══ Given entries ══

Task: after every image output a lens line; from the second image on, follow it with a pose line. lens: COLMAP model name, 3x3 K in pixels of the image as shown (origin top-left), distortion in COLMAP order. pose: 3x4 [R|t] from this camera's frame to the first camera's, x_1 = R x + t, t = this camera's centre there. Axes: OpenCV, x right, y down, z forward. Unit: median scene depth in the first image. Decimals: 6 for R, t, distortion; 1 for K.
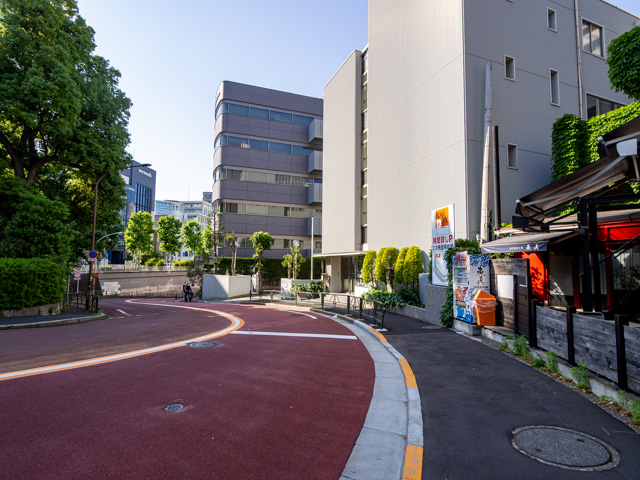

═══
══ Given entries ══

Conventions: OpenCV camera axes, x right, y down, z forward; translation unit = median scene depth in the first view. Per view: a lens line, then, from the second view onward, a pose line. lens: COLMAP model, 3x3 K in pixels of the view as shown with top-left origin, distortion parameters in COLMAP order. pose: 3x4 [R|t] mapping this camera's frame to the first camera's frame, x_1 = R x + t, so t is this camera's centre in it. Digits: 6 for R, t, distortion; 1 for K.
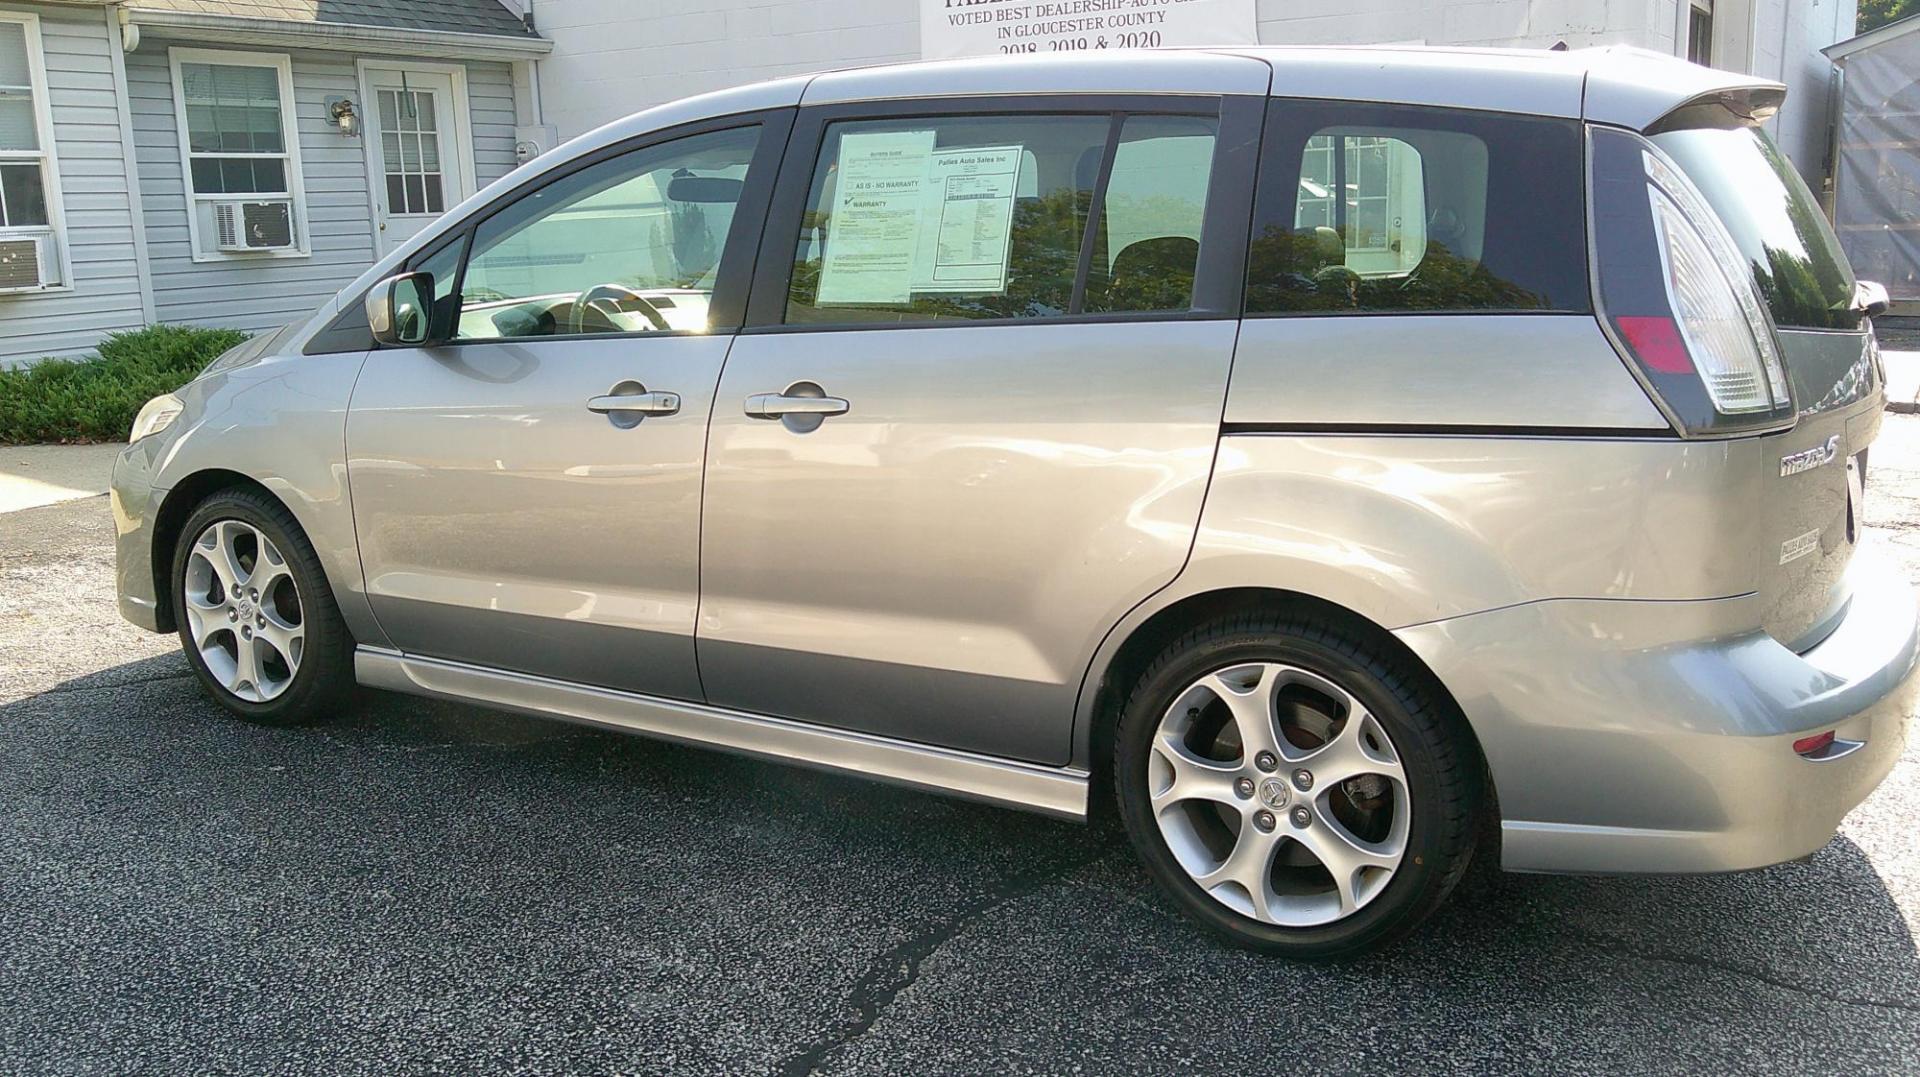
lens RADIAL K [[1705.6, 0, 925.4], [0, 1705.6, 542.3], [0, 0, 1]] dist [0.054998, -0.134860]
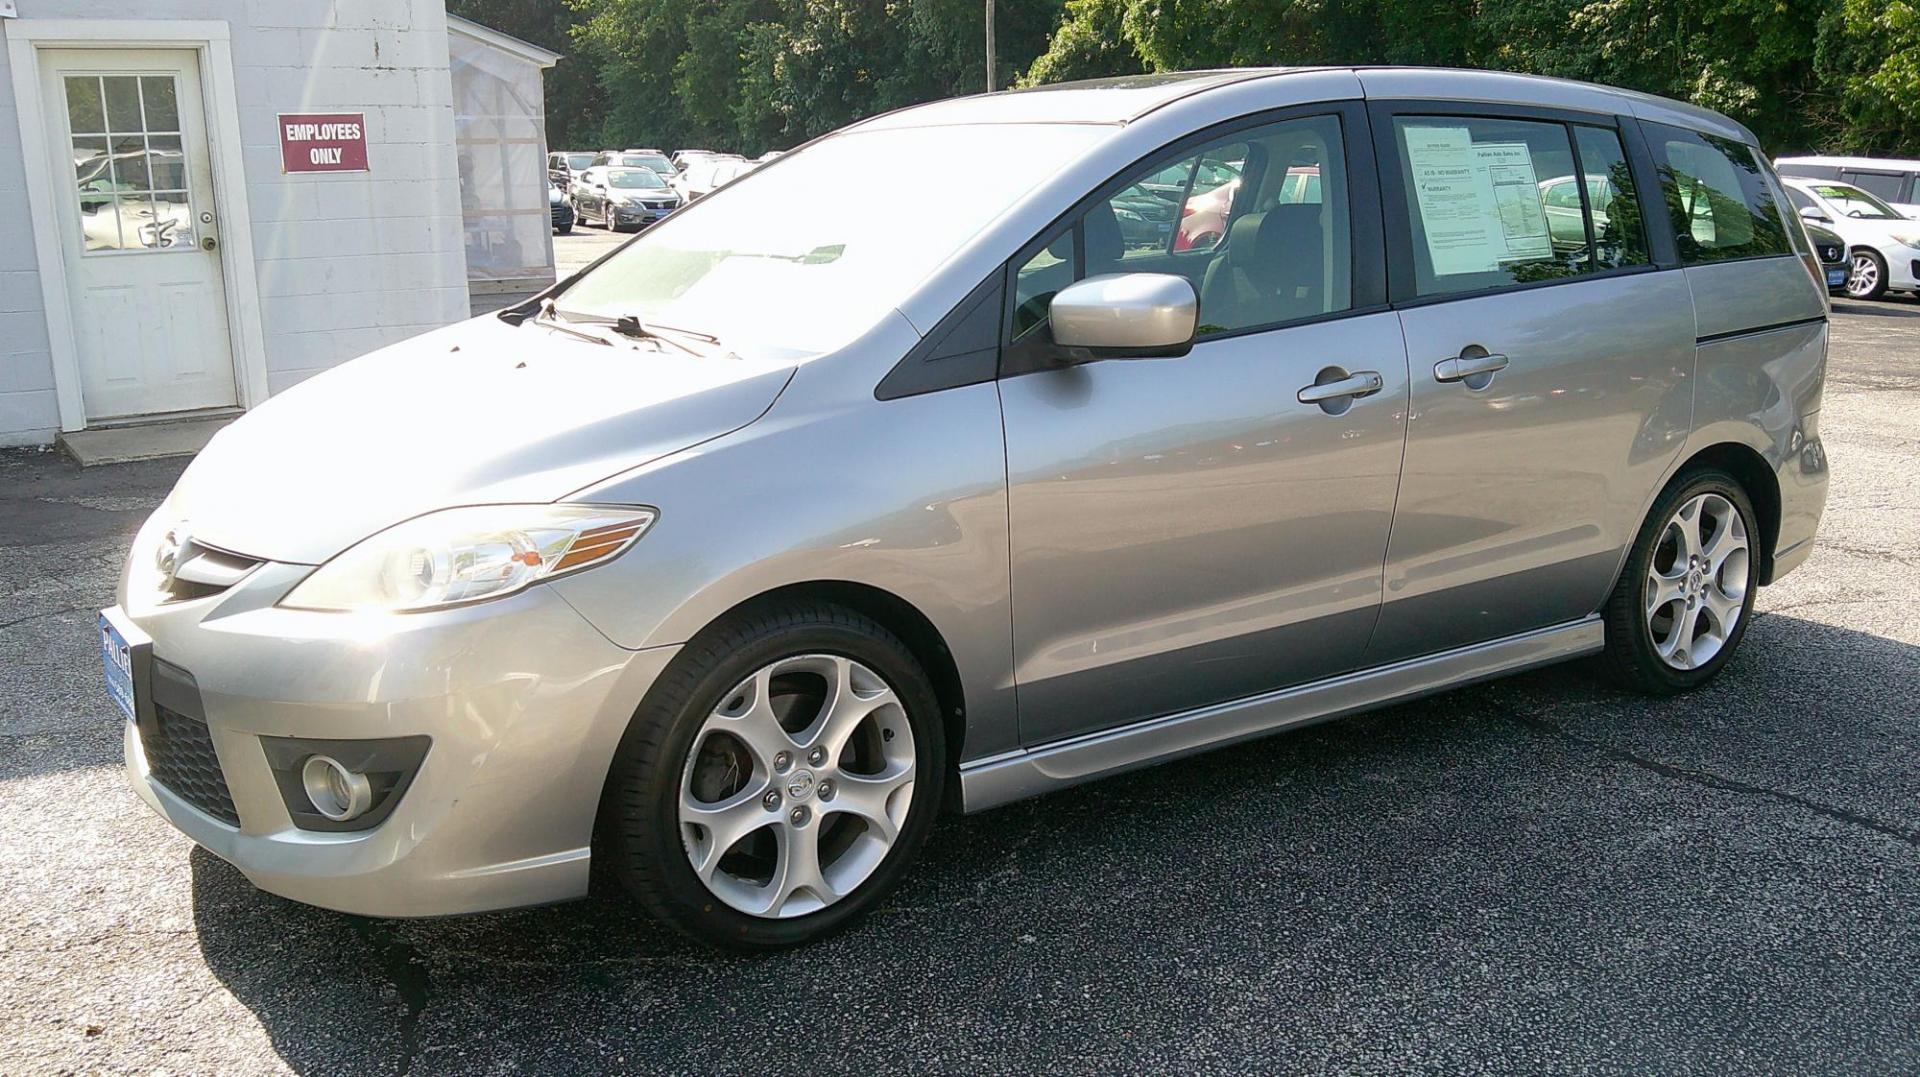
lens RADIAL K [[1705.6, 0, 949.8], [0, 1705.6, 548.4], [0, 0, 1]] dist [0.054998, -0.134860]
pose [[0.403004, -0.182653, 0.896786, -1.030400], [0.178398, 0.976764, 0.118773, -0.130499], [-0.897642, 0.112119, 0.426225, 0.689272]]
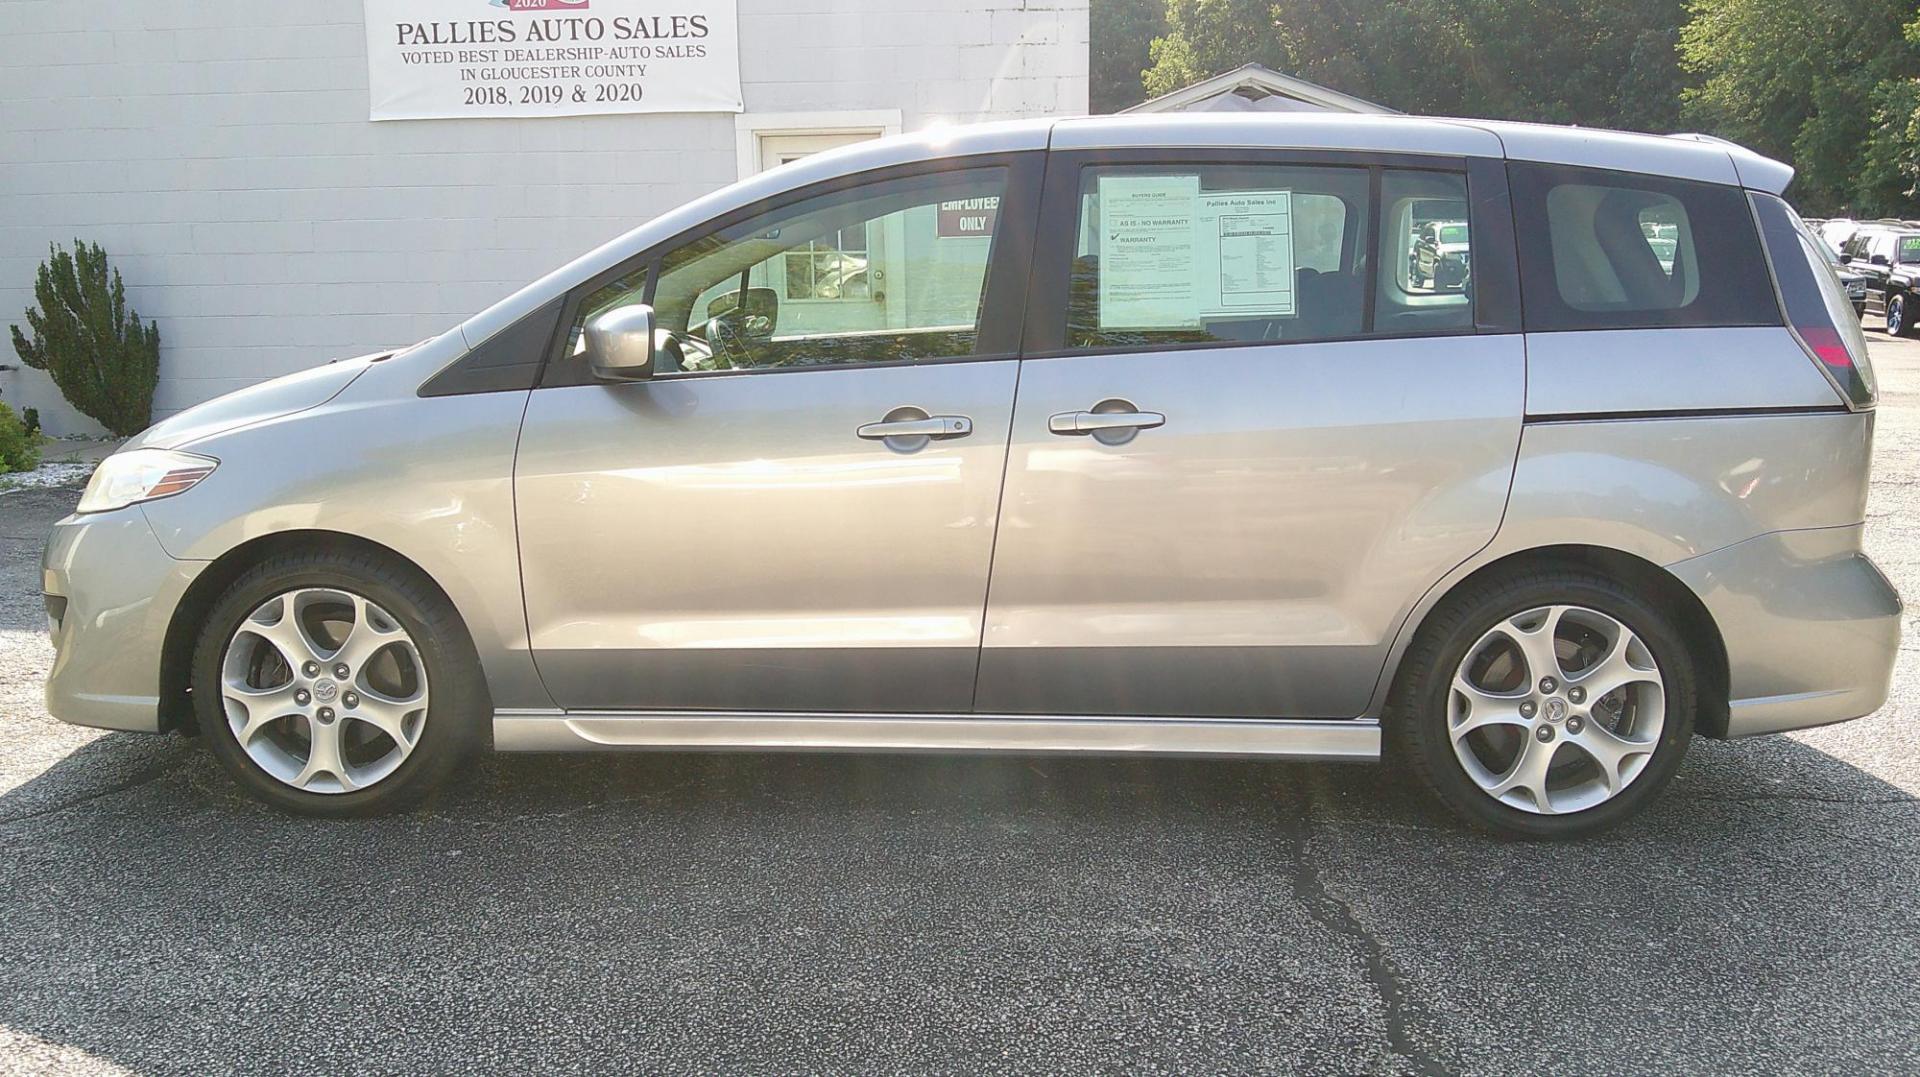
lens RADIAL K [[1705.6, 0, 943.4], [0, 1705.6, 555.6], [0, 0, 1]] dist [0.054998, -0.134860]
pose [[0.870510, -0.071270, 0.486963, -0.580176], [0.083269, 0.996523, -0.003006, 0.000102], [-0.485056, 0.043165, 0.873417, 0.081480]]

═══

**Exercise instructions:**
Return the data from the line with "Conventions: OpenCV camera" to the line with "0.112119, 0.426225, 0.689272]]", both lines included, without the pictures.

**Task output:**
Conventions: OpenCV camera axes, x right, y down, z forward; translation unit = median scene depth in the first view. Per view: a lens line, then, from the second view onward, a pose line. lens: COLMAP model, 3x3 K in pixels of the view as shown with top-left origin, distortion parameters in COLMAP order. pose: 3x4 [R|t] mapping this camera's frame to the first camera's frame, x_1 = R x + t, so t is this camera's centre in it. Digits: 6 for R, t, distortion; 1 for K.
lens RADIAL K [[1705.6, 0, 925.4], [0, 1705.6, 542.3], [0, 0, 1]] dist [0.054998, -0.134860]
lens RADIAL K [[1705.6, 0, 949.8], [0, 1705.6, 548.4], [0, 0, 1]] dist [0.054998, -0.134860]
pose [[0.403004, -0.182653, 0.896786, -1.030400], [0.178398, 0.976764, 0.118773, -0.130499], [-0.897642, 0.112119, 0.426225, 0.689272]]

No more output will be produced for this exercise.